Record set:
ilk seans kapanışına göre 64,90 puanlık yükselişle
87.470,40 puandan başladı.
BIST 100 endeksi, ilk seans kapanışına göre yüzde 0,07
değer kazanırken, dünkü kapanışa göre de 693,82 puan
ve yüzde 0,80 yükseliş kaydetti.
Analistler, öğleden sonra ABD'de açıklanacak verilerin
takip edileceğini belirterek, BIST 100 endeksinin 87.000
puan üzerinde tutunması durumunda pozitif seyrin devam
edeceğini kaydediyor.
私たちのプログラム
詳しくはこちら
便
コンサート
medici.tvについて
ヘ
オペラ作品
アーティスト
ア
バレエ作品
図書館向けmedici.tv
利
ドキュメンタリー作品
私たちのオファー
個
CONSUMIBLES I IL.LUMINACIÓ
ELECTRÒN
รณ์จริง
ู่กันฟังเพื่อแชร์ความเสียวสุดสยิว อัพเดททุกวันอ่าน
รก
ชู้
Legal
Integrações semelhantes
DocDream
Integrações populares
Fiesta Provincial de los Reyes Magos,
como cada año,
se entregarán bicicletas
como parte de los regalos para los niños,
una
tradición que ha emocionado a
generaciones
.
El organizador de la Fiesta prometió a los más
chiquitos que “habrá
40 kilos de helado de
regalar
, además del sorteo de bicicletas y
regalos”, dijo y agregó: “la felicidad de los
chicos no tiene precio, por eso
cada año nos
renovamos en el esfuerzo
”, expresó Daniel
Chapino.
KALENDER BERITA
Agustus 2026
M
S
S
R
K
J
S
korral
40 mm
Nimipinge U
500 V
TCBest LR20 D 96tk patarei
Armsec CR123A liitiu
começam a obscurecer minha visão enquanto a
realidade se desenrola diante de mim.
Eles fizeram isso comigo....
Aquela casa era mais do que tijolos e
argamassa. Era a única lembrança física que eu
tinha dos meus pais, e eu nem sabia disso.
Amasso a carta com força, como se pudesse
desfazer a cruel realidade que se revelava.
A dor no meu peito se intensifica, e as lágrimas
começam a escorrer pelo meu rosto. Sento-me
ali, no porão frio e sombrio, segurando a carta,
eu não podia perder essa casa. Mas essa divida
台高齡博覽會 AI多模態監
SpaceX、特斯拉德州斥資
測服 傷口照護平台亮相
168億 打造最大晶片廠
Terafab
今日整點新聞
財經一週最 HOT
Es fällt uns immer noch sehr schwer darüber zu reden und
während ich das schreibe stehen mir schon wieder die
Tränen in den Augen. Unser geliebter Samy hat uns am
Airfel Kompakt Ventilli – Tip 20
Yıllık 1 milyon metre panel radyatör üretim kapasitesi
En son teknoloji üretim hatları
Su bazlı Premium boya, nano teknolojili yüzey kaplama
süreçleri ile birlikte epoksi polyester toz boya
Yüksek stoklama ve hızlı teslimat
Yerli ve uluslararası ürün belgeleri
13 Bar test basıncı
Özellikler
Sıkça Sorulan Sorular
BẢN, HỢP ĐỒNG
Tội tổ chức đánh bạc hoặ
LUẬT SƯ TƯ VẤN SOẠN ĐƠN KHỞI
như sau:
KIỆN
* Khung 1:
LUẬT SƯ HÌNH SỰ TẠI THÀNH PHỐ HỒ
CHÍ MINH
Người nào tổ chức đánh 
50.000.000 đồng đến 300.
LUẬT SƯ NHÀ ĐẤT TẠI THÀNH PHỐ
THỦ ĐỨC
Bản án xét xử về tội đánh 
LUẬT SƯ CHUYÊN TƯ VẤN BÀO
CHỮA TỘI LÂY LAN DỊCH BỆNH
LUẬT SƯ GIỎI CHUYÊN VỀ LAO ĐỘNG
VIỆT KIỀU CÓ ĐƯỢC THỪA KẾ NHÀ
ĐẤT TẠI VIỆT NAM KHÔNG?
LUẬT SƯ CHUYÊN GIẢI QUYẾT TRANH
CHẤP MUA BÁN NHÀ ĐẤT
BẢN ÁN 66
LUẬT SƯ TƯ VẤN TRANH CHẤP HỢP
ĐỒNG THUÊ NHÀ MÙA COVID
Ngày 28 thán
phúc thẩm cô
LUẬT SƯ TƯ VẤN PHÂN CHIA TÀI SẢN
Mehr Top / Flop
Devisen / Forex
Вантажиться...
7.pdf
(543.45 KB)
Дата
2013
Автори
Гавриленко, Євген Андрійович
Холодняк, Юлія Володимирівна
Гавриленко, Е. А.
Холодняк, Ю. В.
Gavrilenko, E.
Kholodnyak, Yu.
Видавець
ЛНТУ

Required work:
All of the entries need to be given again, word for word.

Exercise result:
ilk seans kapanışına göre 64,90 puanlık yükselişle
87.470,40 puandan başladı.
BIST 100 endeksi, ilk seans kapanışına göre yüzde 0,07
değer kazanırken, dünkü kapanışa göre de 693,82 puan
ve yüzde 0,80 yükseliş kaydetti.
Analistler, öğleden sonra ABD'de açıklanacak verilerin
takip edileceğini belirterek, BIST 100 endeksinin 87.000
puan üzerinde tutunması durumunda pozitif seyrin devam
edeceğini kaydediyor.
私たちのプログラム
詳しくはこちら
便
コンサート
medici.tvについて
ヘ
オペラ作品
アーティスト
ア
バレエ作品
図書館向けmedici.tv
利
ドキュメンタリー作品
私たちのオファー
個
CONSUMIBLES I IL.LUMINACIÓ
ELECTRÒN
รณ์จริง
ู่กันฟังเพื่อแชร์ความเสียวสุดสยิว อัพเดททุกวันอ่าน
รก
ชู้
Legal
Integrações semelhantes
DocDream
Integrações populares
Fiesta Provincial de los Reyes Magos,
como cada año,
se entregarán bicicletas
como parte de los regalos para los niños,
una
tradición que ha emocionado a
generaciones
.
El organizador de la Fiesta prometió a los más
chiquitos que “habrá
40 kilos de helado de
regalar
, además del sorteo de bicicletas y
regalos”, dijo y agregó: “la felicidad de los
chicos no tiene precio, por eso
cada año nos
renovamos en el esfuerzo
”, expresó Daniel
Chapino.
KALENDER BERITA
Agustus 2026
M
S
S
R
K
J
S
korral
40 mm
Nimipinge U
500 V
TCBest LR20 D 96tk patarei
Armsec CR123A liitiu
começam a obscurecer minha visão enquanto a
realidade se desenrola diante de mim.
Eles fizeram isso comigo....
Aquela casa era mais do que tijolos e
argamassa. Era a única lembrança física que eu
tinha dos meus pais, e eu nem sabia disso.
Amasso a carta com força, como se pudesse
desfazer a cruel realidade que se revelava.
A dor no meu peito se intensifica, e as lágrimas
começam a escorrer pelo meu rosto. Sento-me
ali, no porão frio e sombrio, segurando a carta,
eu não podia perder essa casa. Mas essa divida
台高齡博覽會 AI多模態監
SpaceX、特斯拉德州斥資
測服 傷口照護平台亮相
168億 打造最大晶片廠
Terafab
今日整點新聞
財經一週最 HOT
Es fällt uns immer noch sehr schwer darüber zu reden und
während ich das schreibe stehen mir schon wieder die
Tränen in den Augen. Unser geliebter Samy hat uns am
Airfel Kompakt Ventilli – Tip 20
Yıllık 1 milyon metre panel radyatör üretim kapasitesi
En son teknoloji üretim hatları
Su bazlı Premium boya, nano teknolojili yüzey kaplama
süreçleri ile birlikte epoksi polyester toz boya
Yüksek stoklama ve hızlı teslimat
Yerli ve uluslararası ürün belgeleri
13 Bar test basıncı
Özellikler
Sıkça Sorulan Sorular
BẢN, HỢP ĐỒNG
Tội tổ chức đánh bạc hoặ
LUẬT SƯ TƯ VẤN SOẠN ĐƠN KHỞI
như sau:
KIỆN
* Khung 1:
LUẬT SƯ HÌNH SỰ TẠI THÀNH PHỐ HỒ
CHÍ MINH
Người nào tổ chức đánh 
50.000.000 đồng đến 300.
LUẬT SƯ NHÀ ĐẤT TẠI THÀNH PHỐ
THỦ ĐỨC
Bản án xét xử về tội đánh 
LUẬT SƯ CHUYÊN TƯ VẤN BÀO
CHỮA TỘI LÂY LAN DỊCH BỆNH
LUẬT SƯ GIỎI CHUYÊN VỀ LAO ĐỘNG
VIỆT KIỀU CÓ ĐƯỢC THỪA KẾ NHÀ
ĐẤT TẠI VIỆT NAM KHÔNG?
LUẬT SƯ CHUYÊN GIẢI QUYẾT TRANH
CHẤP MUA BÁN NHÀ ĐẤT
BẢN ÁN 66
LUẬT SƯ TƯ VẤN TRANH CHẤP HỢP
ĐỒNG THUÊ NHÀ MÙA COVID
Ngày 28 thán
phúc thẩm cô
LUẬT SƯ TƯ VẤN PHÂN CHIA TÀI SẢN
Mehr Top / Flop
Devisen / Forex
Вантажиться...
7.pdf
(543.45 KB)
Дата
2013
Автори
Гавриленко, Євген Андрійович
Холодняк, Юлія Володимирівна
Гавриленко, Е. А.
Холодняк, Ю. В.
Gavrilenko, E.
Kholodnyak, Yu.
Видавець
ЛНТУ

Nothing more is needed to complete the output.